Pedro Fontes Falcão
Pedro Fontes Falcão 16 de julho de 2019 às 19:20

Portugal 2030?

A captação de mais alunos estrangeiros ajudará a aumentar o número de trabalhadores e residentes no nosso país (dado que vários estudantes ficam cá a viver e/ou ajudam a captar mais estrangeiros para viver no nosso país).

Nos passados dias 9 e 10 de julho, a Ordem dos Economistas organizou mais um congresso, sendo o tema deste ano "Portugal 2030 - Visões e Decisões".

Gostaria de destacar os temas que apresentei, obviamente limitado no tempo que estes eventos acabam por naturalmente impor.

Começo por algo que já tenho referido no Jornal de Negócios. Em termos gerais (dado que as características de um povo obviamente não se aplicam a todos), os portugueses tendem a confiar na sua família / nos seus próximos e tendem a desconfiar nos outros em geral. Isso implica que haja um fraco espírito de associativismo. Tendo em conta a pequena escala do país, isso ainda nos dificulta mais a obtenção de escala para concorrer internacionalmente.

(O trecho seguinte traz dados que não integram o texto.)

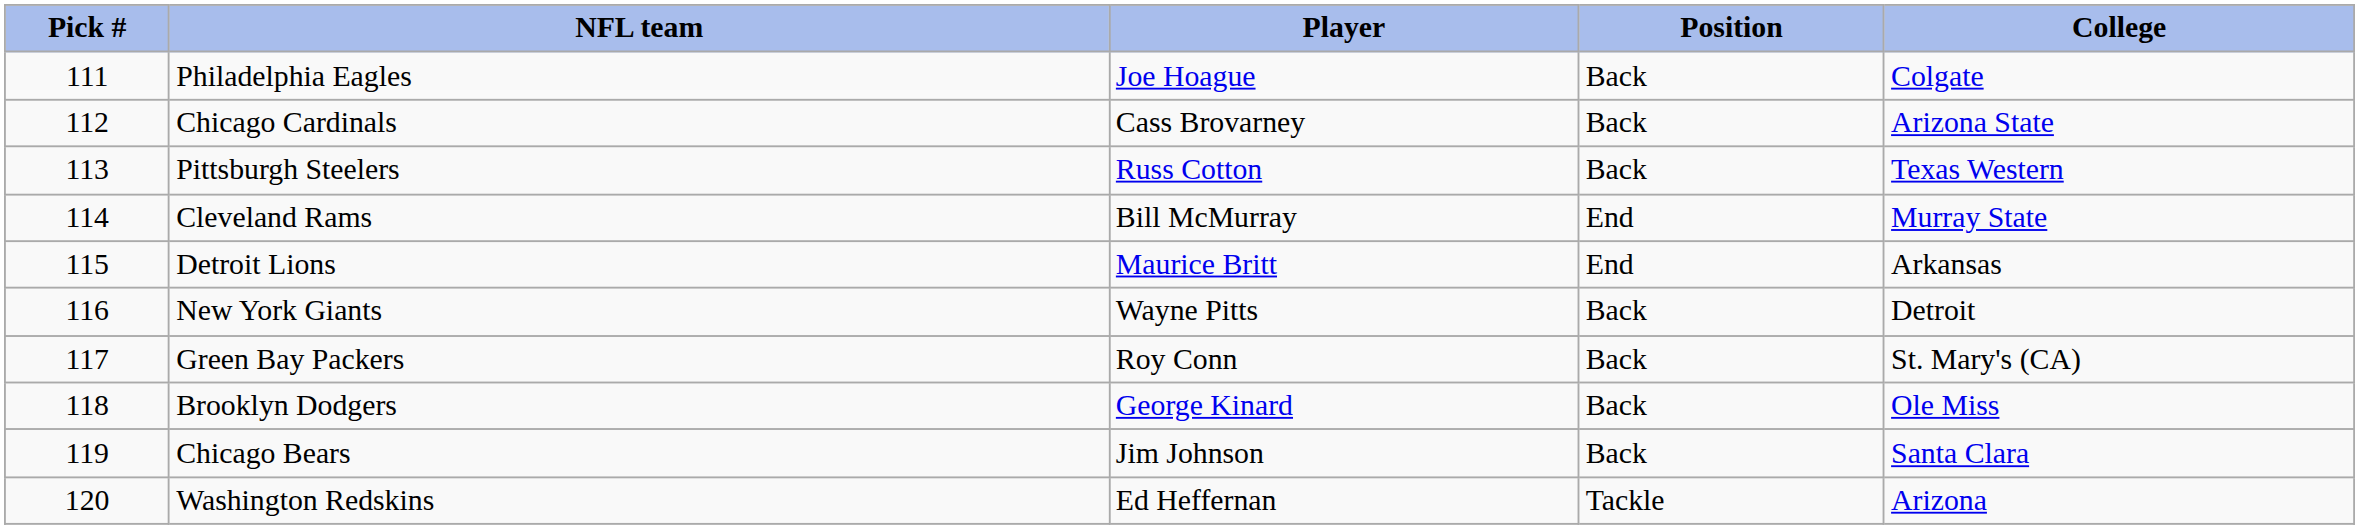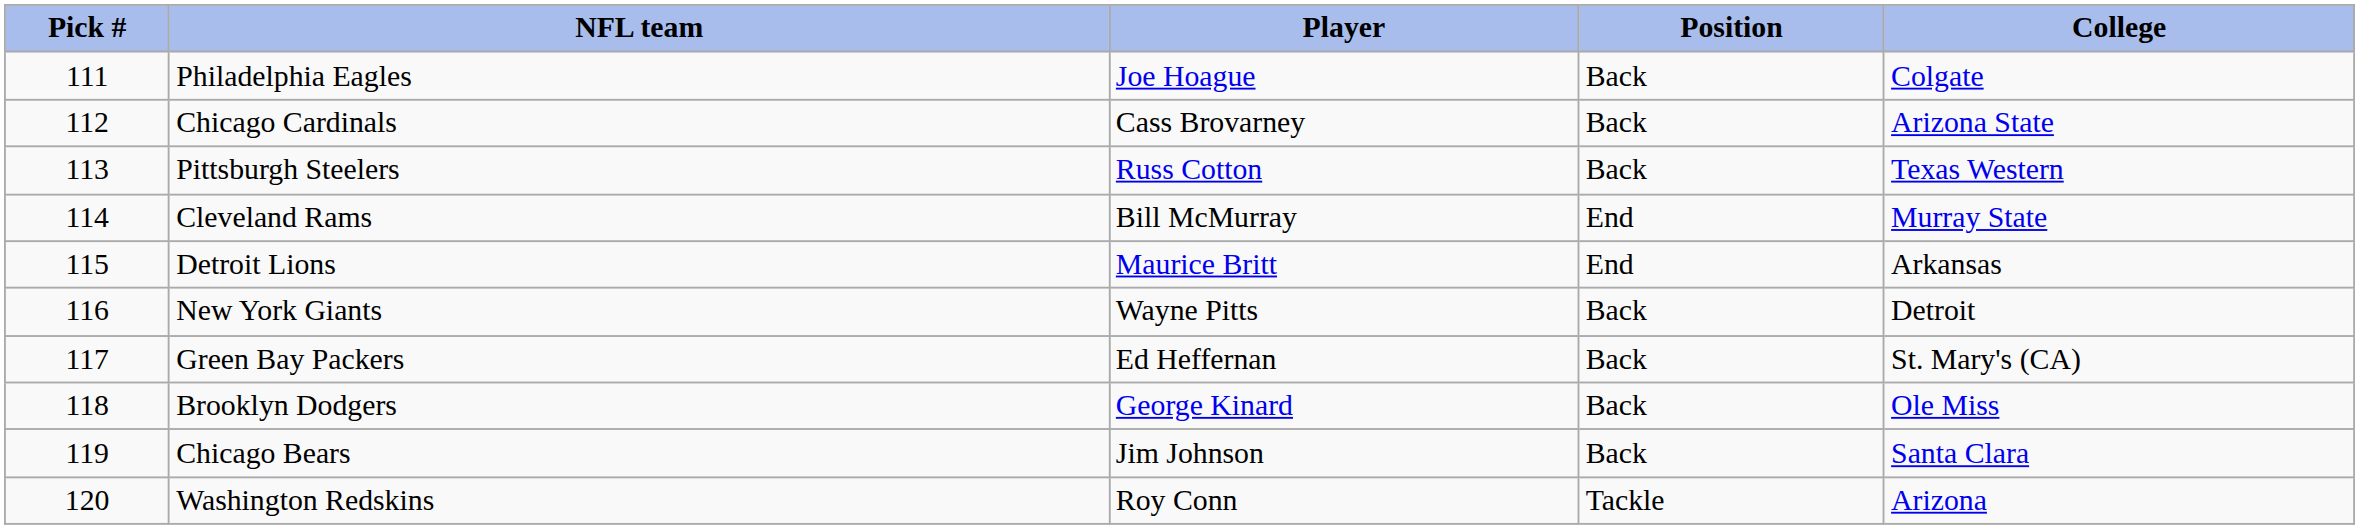Green Bay Packers | Player: Roy Conn -> Ed Heffernan
Washington Redskins | Player: Ed Heffernan -> Roy Conn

As mudanças culturais são difíceis e longas. Admito que algo que poderá ajudar a essa mudança será a maior aposta na captação de alunos estrangeiros nas nossas universidades. Embora o programa Erasmus (em que um dos objetivos era fomentar a paz na Europa, através da criação de laços entre alunos de vários países europeus e maior conhecimento e vivência das realidades dos outros) e outros programas de intercâmbio já tenham contribuído muito para tal, ainda há entraves e dificuldades para atrair alunos estrangeiros. Desde a falta de residências e alojamentos aos entraves burocráticos e de obtenção de vistos, creio que a captação de mais alunos estrangeiros ajudará a aumentar o número de trabalhadores e residentes no nosso país (dado que vários estudantes ficam cá a viver e/ou ajudam a captar mais estrangeiros para viver no nosso país).

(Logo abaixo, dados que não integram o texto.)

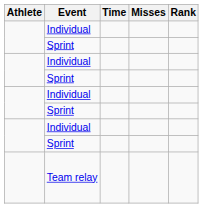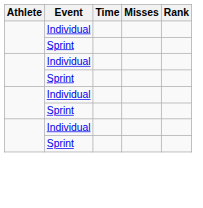- row: Team relay
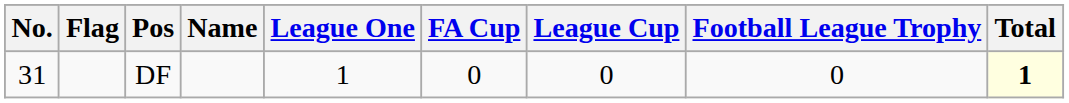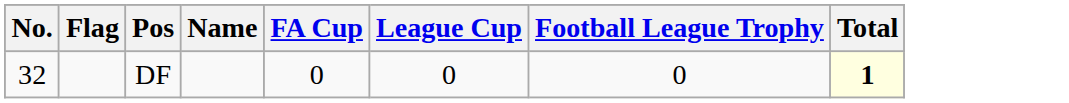- column: League One | 1
DF | No.: 31 -> 32
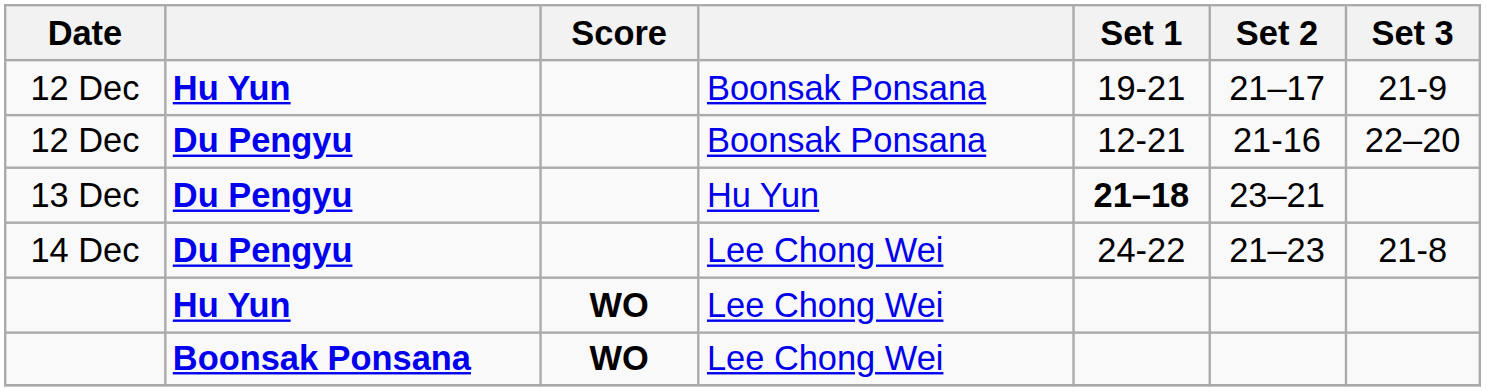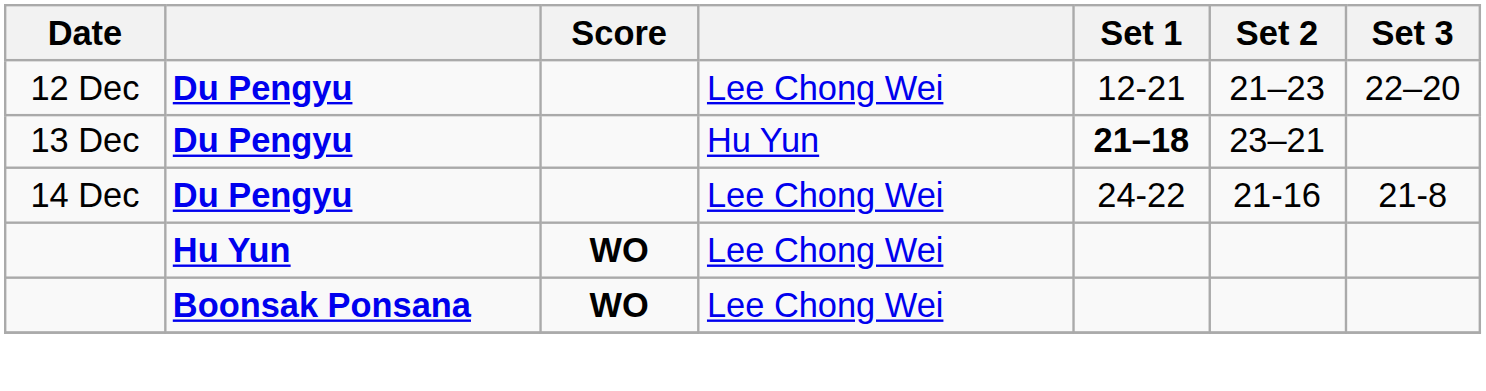- row: 12 Dec | Hu Yun | Boonsak Ponsana | 19-21 | 21–17 | 21-9
12 Dec / Du Pengyu | column 4: Boonsak Ponsana -> Lee Chong Wei
12 Dec / Du Pengyu | Set 2: 21-16 -> 21–23
14 Dec | Set 2: 21–23 -> 21-16
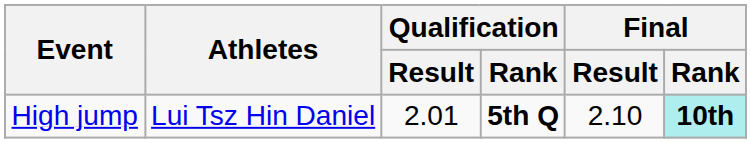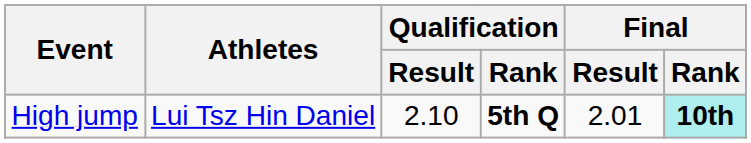High jump | Qualification / Result: 2.01 -> 2.10
High jump | Final / Result: 2.10 -> 2.01
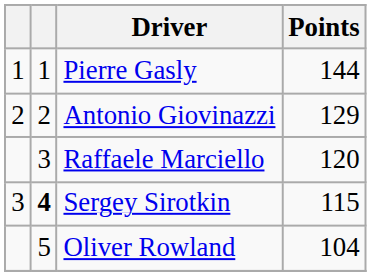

Se a isso acrescermos a flexibilidade necessária para atrair jovens profissionais liberais ou trabalhadores com contratos de trabalho mais "leves" e inovadores (por exemplo, com certas multinacionais com um regime de trabalho à distância), podemos começar a ter mais jovens em Portugal. Isto permite, por um lado, reduzir os problemas de envelhecimento da população, e por outro lado ajudar a mudar a nossa cultura de falta de associativismo, seja diretamente através dos estrangeiros mais associativistas, seja pelo cosmopolitismo que esses trazem aos jovens portugueses que com eles interagem e assim, espero, apreendam uma maior capacidade de associativismo.

Não nos podemos esquecer de que juntos valemos mais!

P.S. Queria dar os parabéns pelo evento à Ordem dos Economistas, destacando o seu bastonário Dr. Rui Leão Martinho, que tem feito um trabalho exemplar.